§ **Task requirements**
Word for word, write the lines below out again, with no pictures.

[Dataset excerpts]
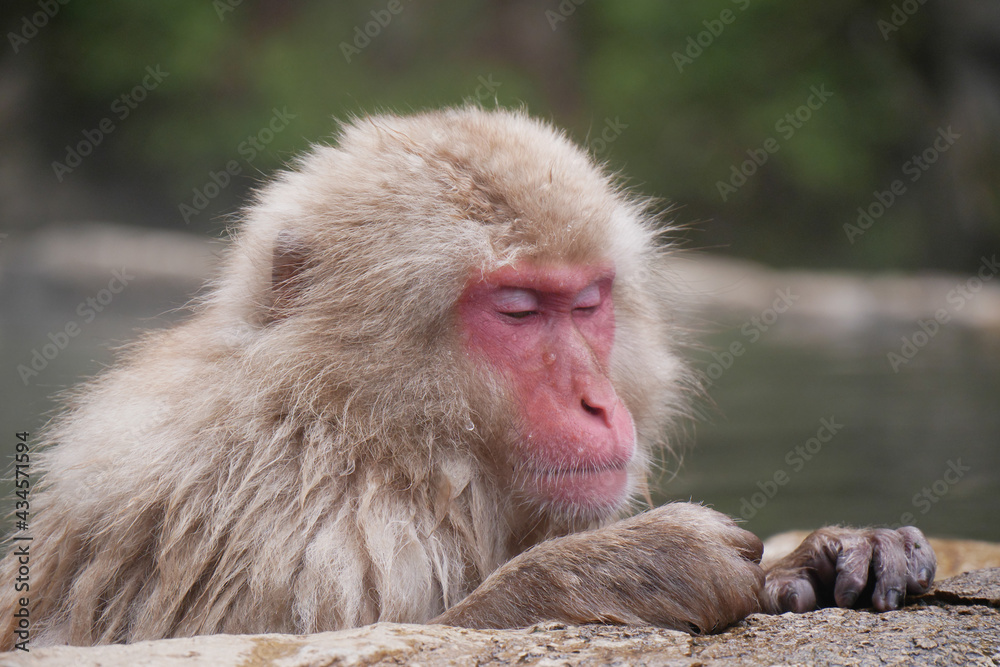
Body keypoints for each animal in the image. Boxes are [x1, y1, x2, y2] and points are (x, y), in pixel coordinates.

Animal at [0, 107, 935, 648]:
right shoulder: (286, 529)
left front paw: (832, 552)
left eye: (587, 302)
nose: (598, 401)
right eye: (518, 310)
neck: (359, 427)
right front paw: (638, 565)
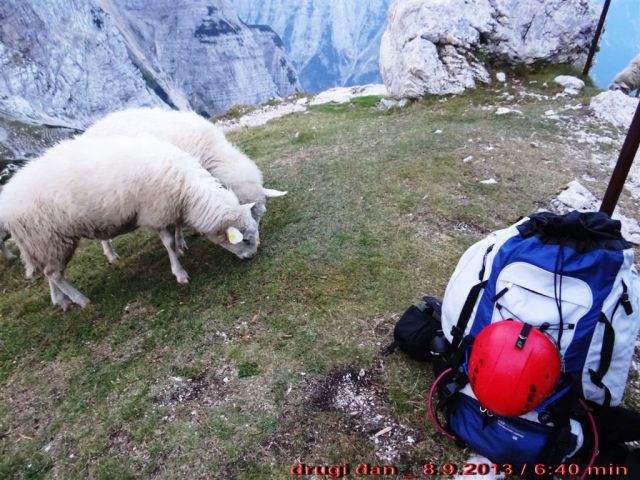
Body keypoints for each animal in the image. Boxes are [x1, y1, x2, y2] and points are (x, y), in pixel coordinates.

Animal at [0, 136, 262, 308]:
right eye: (245, 240)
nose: (252, 258)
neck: (188, 189)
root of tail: (8, 199)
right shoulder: (157, 212)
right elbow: (168, 244)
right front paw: (179, 272)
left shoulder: (169, 211)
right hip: (49, 238)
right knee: (54, 274)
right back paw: (81, 300)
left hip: (41, 242)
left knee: (47, 272)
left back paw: (60, 300)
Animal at [82, 108, 284, 262]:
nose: (257, 243)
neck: (212, 151)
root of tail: (89, 131)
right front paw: (181, 242)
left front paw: (181, 240)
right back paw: (110, 254)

§ **Answer section**
Body keypoints for each animal in the image. Boxes are [x1, y1, x2, y2] and points are (x, y), in pixel coordinates.

Animal at [0, 107, 935, 648]:
right shoulder: (286, 529)
left front paw: (832, 552)
left eye: (587, 302)
nose: (598, 401)
right eye: (518, 310)
neck: (359, 427)
right front paw: (638, 565)
Body keypoints for each animal in the image. Boxes are [x1, y1, x2, y2] and points are (x, y), in pixel coordinates.

Animal at [0, 136, 262, 308]:
right eye: (245, 240)
nose: (252, 258)
neck: (188, 189)
root of tail: (8, 199)
right shoulder: (157, 212)
right elbow: (168, 244)
right front paw: (179, 272)
left shoulder: (169, 211)
right hip: (49, 238)
right knee: (54, 274)
right back paw: (81, 300)
left hip: (41, 242)
left knee: (47, 272)
left back paw: (60, 300)
Animal at [82, 108, 284, 262]:
nose: (257, 243)
neck: (212, 151)
root of tail: (89, 131)
right front paw: (181, 242)
left front paw: (181, 240)
right back paw: (110, 254)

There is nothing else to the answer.